Return the entries below unchanged, from their first line through the line that contains "93L209 98L205 119L233", with both ends included.

# start of Records shown

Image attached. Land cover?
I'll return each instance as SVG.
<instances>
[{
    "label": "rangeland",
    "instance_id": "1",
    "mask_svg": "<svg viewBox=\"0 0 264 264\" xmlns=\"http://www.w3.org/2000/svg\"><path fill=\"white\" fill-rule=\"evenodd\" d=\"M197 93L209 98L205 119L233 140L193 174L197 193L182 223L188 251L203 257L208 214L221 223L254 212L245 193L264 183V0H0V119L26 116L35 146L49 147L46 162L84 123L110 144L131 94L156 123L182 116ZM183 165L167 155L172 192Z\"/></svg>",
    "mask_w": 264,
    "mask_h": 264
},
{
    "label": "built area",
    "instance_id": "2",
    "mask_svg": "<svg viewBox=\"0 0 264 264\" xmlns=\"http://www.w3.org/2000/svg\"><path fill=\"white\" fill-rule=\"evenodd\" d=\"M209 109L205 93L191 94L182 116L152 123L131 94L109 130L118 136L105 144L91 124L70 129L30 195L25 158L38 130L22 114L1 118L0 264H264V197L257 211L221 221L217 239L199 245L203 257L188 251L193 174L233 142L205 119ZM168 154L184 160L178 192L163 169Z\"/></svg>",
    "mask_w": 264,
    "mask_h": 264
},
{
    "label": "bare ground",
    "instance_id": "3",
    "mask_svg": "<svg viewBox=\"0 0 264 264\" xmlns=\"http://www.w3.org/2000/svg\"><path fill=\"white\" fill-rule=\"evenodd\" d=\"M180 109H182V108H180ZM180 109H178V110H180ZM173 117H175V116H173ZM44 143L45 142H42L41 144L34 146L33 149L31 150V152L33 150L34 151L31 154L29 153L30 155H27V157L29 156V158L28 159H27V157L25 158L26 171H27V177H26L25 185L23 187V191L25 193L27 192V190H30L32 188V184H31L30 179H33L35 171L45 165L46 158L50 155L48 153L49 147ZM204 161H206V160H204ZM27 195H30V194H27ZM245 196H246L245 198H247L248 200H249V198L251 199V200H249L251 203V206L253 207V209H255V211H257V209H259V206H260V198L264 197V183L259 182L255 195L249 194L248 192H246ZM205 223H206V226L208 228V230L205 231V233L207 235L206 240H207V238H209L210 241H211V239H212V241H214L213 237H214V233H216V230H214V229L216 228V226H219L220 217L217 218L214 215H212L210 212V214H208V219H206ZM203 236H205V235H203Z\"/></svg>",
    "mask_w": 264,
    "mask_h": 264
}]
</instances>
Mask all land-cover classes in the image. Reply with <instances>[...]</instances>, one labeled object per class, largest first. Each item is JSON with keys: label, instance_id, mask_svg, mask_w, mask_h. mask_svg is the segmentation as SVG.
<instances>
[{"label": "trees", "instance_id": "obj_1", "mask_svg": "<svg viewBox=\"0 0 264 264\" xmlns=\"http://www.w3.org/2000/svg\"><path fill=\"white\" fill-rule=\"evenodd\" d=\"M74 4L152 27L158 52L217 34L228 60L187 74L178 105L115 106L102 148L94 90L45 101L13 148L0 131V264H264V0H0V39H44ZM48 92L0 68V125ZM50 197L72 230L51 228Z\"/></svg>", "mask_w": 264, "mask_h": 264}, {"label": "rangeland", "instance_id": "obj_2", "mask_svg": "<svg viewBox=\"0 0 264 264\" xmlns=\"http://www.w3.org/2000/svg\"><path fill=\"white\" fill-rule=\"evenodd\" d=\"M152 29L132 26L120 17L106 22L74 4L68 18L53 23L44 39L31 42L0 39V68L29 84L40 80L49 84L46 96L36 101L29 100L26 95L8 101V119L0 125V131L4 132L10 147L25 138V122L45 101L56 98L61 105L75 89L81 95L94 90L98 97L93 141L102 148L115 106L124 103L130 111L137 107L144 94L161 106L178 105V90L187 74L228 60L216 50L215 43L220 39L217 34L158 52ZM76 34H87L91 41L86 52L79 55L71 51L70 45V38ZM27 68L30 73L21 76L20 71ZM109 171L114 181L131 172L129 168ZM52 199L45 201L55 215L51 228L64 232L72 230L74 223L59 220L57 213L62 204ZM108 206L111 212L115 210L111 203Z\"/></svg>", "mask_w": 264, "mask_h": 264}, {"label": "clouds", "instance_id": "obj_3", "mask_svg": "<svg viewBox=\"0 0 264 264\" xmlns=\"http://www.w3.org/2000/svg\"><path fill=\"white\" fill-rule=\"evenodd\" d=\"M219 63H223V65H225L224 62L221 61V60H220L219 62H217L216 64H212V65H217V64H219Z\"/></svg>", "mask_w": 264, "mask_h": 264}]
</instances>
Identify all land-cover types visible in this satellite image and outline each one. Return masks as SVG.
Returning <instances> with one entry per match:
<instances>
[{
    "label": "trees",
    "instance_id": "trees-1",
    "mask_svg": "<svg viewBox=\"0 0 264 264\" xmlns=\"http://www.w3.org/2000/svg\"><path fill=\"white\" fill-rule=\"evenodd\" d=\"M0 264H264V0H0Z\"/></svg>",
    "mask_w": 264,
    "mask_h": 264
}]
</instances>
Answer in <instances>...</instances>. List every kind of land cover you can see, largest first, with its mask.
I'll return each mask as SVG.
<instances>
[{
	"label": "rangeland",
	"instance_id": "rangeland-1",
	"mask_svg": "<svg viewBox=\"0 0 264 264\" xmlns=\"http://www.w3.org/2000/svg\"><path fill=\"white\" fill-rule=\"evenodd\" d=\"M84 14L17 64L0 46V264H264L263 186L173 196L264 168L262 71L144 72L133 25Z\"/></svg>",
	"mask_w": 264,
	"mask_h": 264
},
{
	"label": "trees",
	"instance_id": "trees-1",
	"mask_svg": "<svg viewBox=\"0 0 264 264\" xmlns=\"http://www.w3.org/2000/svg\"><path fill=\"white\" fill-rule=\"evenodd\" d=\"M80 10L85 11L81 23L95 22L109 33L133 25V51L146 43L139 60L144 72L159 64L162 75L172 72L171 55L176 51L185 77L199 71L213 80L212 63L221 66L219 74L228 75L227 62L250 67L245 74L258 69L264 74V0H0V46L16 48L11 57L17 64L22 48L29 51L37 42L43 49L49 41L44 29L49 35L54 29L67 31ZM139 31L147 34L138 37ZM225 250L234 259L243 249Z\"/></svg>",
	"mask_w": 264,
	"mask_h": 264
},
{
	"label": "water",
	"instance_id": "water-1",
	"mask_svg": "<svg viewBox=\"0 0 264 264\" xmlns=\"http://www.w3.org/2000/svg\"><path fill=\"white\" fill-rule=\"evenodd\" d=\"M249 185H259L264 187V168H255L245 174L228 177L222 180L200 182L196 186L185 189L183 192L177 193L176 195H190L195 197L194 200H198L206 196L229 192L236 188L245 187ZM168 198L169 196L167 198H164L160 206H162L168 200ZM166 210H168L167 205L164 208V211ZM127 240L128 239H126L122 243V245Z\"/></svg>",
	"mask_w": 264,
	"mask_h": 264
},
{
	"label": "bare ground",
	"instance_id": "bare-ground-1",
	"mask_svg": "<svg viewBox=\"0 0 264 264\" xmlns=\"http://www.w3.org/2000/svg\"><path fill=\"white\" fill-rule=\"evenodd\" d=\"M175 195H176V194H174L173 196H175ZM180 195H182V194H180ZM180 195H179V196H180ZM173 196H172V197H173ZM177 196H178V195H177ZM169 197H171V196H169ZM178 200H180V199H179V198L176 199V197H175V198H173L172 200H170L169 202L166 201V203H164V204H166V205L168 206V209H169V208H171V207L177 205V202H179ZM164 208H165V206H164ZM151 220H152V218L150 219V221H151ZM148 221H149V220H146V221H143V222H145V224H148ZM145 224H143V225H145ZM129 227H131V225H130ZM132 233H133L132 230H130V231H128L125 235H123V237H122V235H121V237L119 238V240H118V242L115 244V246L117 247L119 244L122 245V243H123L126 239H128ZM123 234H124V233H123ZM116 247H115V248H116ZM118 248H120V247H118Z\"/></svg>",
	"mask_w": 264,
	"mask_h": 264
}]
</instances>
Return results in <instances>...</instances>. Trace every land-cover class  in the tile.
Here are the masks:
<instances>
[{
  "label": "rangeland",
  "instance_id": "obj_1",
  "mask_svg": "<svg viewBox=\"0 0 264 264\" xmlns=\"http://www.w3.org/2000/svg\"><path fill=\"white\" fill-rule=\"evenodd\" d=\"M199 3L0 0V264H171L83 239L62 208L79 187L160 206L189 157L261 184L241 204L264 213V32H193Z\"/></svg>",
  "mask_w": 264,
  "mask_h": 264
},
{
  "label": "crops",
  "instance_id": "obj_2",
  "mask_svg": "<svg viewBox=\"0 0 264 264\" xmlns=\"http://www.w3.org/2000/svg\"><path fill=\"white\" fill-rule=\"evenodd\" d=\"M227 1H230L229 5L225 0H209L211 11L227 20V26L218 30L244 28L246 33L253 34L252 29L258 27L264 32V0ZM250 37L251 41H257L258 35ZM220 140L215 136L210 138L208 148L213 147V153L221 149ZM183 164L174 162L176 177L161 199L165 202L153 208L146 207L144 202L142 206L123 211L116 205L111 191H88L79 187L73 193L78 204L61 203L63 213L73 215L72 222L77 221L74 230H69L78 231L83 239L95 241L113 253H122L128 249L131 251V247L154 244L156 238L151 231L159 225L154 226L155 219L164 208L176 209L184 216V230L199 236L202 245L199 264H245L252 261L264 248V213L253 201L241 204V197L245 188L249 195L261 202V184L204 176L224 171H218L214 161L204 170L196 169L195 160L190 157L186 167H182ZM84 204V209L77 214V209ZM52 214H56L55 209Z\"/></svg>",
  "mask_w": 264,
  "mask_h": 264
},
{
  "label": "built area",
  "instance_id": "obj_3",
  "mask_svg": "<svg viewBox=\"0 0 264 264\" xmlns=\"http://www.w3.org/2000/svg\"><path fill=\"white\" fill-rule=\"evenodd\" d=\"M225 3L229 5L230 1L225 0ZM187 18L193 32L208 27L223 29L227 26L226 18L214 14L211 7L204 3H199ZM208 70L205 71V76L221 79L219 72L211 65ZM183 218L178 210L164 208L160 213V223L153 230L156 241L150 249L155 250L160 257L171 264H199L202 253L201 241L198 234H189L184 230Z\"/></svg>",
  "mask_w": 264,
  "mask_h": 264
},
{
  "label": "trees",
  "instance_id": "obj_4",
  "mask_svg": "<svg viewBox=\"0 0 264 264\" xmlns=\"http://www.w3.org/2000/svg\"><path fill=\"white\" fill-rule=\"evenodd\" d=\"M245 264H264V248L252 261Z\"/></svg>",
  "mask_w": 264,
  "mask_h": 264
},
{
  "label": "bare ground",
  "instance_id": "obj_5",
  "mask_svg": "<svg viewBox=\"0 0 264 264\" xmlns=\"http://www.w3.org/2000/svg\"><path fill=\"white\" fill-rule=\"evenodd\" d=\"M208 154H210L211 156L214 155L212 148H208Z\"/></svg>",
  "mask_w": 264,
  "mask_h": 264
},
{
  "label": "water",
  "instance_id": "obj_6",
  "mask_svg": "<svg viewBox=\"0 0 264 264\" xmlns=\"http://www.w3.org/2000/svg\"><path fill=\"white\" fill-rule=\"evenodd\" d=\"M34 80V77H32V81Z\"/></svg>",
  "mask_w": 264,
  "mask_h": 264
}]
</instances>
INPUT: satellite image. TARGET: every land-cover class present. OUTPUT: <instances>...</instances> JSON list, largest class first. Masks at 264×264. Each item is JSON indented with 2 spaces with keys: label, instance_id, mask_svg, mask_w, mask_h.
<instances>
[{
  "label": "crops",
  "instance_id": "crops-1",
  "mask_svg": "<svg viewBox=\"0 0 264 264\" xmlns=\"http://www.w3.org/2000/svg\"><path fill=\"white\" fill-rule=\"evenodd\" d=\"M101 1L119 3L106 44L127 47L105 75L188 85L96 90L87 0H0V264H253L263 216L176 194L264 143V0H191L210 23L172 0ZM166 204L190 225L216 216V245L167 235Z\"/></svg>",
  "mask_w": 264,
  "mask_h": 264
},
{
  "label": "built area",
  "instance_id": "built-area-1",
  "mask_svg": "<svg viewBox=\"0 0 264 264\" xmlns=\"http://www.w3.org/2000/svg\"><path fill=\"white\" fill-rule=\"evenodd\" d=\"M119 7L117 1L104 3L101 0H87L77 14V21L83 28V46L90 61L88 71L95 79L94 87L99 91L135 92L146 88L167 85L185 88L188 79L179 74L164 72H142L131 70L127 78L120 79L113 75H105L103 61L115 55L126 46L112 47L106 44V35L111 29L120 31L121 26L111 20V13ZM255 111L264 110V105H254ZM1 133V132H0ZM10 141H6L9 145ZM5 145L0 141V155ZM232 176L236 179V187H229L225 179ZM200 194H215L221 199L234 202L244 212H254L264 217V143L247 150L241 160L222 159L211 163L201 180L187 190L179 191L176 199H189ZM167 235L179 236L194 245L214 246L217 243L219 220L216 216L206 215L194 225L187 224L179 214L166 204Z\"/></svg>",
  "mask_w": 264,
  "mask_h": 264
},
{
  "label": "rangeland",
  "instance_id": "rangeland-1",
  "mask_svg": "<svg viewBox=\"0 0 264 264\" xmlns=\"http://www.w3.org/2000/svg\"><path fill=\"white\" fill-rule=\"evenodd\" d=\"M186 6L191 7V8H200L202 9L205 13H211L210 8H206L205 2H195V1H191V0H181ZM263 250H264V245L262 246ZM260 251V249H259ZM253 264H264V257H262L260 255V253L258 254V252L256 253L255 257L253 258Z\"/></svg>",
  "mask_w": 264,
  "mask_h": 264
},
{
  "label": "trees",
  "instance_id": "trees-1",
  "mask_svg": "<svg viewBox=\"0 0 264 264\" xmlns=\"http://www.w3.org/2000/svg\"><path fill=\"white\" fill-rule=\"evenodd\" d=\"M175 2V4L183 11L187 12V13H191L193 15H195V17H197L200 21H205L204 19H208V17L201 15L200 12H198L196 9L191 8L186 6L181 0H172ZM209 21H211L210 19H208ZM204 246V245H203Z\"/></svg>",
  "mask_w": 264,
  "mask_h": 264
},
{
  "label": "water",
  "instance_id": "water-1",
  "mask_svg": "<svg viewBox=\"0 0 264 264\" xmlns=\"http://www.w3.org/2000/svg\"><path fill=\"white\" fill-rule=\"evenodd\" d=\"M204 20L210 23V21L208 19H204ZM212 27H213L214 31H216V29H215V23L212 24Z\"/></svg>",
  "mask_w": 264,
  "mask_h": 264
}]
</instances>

# end of Records shown

Completed task:
Image attached. Land cover?
I'll return each instance as SVG.
<instances>
[{
    "label": "rangeland",
    "instance_id": "1",
    "mask_svg": "<svg viewBox=\"0 0 264 264\" xmlns=\"http://www.w3.org/2000/svg\"><path fill=\"white\" fill-rule=\"evenodd\" d=\"M197 93L209 98L205 119L233 140L193 174L197 193L182 223L188 251L203 257L208 214L221 223L254 212L245 193L264 183V0H0V119L26 116L35 146L49 147L46 162L84 123L110 144L131 94L156 123L182 116ZM183 165L167 155L172 192Z\"/></svg>",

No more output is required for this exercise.